Etwas verständlicher wurde Sudes Entscheidung dadurch, dass sie mit Borger gemeinsame Kindheitserinnerungen teilt. "Wir haben ja schon als Kinder zusammen im Sand gespielt, als wir mit unseren Eltern beim Beach-Volleyball unterwegs waren. Da wurde es eigentlich endlich mal Zeit, dass wir als erfahrene Spielerinnen als festes Team zusammenfinden", sagte Borger.

Laboureur wurde auf der Suche nach einer neuen Partnerin schließlich in Berlin bei Sandra Ittlinger fündig, wodurch nun wiederum Kim Behrens allein dastand, die bei der WM mit Cinja Tillmann antritt und in der Gruppenphase bislang einmal gewann und einmal verlor.

Erfolgreiche Gruppenphase

Noch erfolgreicher spielen bislang Laboureur/Ittlinger, die aufgrund der gemeinsam eingebrachten Punktezahl als topgesetztes deutsches Team in die WM gingen. Genau wie Borger/Sude sind sie nach zwei Siegen bereits vor dem heutigen Spieltag für das Achtelfinale qualifiziert.

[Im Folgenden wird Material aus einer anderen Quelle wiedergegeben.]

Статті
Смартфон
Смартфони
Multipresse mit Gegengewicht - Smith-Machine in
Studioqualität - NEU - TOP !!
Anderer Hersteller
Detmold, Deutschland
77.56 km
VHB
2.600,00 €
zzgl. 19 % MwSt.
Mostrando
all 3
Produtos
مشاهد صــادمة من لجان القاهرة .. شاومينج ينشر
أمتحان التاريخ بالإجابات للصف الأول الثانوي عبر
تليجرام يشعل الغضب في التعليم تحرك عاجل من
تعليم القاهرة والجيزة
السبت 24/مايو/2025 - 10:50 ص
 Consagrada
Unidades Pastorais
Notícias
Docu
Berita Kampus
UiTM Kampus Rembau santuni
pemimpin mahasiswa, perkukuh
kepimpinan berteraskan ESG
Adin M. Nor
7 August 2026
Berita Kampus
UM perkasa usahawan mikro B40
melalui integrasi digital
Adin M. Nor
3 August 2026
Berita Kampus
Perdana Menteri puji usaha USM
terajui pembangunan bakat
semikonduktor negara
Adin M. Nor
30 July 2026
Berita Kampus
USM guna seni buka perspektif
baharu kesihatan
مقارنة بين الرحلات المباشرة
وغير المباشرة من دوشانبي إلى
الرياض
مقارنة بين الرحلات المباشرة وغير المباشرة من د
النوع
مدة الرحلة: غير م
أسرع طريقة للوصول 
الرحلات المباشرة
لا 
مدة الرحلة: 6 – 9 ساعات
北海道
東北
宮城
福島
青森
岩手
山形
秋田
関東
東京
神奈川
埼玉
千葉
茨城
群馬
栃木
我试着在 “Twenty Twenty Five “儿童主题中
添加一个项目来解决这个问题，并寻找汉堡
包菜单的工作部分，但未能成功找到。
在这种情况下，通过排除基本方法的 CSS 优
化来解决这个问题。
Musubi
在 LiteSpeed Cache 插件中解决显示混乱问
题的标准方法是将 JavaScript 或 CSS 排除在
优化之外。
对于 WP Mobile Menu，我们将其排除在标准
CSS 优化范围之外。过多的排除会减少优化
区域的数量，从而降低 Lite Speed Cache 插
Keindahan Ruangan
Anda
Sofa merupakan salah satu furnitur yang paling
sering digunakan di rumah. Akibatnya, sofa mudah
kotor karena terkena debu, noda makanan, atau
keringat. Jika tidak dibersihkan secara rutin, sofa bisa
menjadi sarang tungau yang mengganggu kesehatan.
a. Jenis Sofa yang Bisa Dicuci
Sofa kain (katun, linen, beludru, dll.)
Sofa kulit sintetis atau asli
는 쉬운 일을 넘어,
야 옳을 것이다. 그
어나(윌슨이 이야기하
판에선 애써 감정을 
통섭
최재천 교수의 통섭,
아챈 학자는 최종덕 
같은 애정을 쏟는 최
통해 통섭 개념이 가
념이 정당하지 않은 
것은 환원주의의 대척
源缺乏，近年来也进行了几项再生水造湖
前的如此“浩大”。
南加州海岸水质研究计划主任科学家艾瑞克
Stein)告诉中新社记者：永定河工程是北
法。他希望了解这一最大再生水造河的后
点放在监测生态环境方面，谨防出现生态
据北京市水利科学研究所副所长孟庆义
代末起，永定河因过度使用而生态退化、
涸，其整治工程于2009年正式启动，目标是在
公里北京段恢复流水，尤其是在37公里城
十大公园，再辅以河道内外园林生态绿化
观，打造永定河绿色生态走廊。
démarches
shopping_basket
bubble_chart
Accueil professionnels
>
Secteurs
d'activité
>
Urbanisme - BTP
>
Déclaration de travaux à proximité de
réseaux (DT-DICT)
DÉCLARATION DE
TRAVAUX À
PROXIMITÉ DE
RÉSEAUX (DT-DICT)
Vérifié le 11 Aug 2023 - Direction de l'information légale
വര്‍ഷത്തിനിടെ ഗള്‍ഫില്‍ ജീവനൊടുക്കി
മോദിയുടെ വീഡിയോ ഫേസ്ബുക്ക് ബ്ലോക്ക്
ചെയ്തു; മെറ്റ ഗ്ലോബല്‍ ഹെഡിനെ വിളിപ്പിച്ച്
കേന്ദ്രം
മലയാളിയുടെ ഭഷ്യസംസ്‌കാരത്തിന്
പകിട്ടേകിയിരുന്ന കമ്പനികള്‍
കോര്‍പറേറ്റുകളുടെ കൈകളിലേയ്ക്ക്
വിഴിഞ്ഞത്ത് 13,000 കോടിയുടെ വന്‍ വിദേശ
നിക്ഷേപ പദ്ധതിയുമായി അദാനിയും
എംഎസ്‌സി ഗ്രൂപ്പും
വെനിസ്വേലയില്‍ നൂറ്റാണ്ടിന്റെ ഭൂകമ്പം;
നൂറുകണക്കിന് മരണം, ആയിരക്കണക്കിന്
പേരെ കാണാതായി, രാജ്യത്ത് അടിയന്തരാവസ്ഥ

Es wird interessant werden, beide Teams in ihren kurz nacheinander stattfindenden Auftritten zu vergleichen. Die neu zusammengesetzten deutschen Frauenteams hielten sich vor der WM allesamt mit Erfolgserlebnissen zurück. Die Frage ist, wer sich in der Gruppenphase in eine Form gespielt hat, die auch den besonderen Herausforderungen der KO-Runden standhält. 

Direkte Duelle möglich

Dort sind auch direkte deutsche Duelle möglich, die im Fall von Laboureur/Ittlinger und Borger/Sude von besonderer Brisanz wären. "Das wird für mich selber spannend zu sehen, was dann mit mir passiert", sagt Laboureur. "Wir werden sicher oft gegeneinander spielen, um es zu erfahren. Aber letztlich ist Julia eine Gegnerin wie jede andere, die man bezwingen will."

Die Weltmeisterschaft steht schon ganz im Zeichen der Qualifikation für die Olympischen Spiele im kommenden Jahr. Deutschland wird in Tokio von den beiden Paaren vertreten, die bis zum 15. Juni 2020 die meisten Punkte gesammelt haben. In die Wertung kommen insgesamt zwölf Turniere, von denen die WM am schwersten wiegt.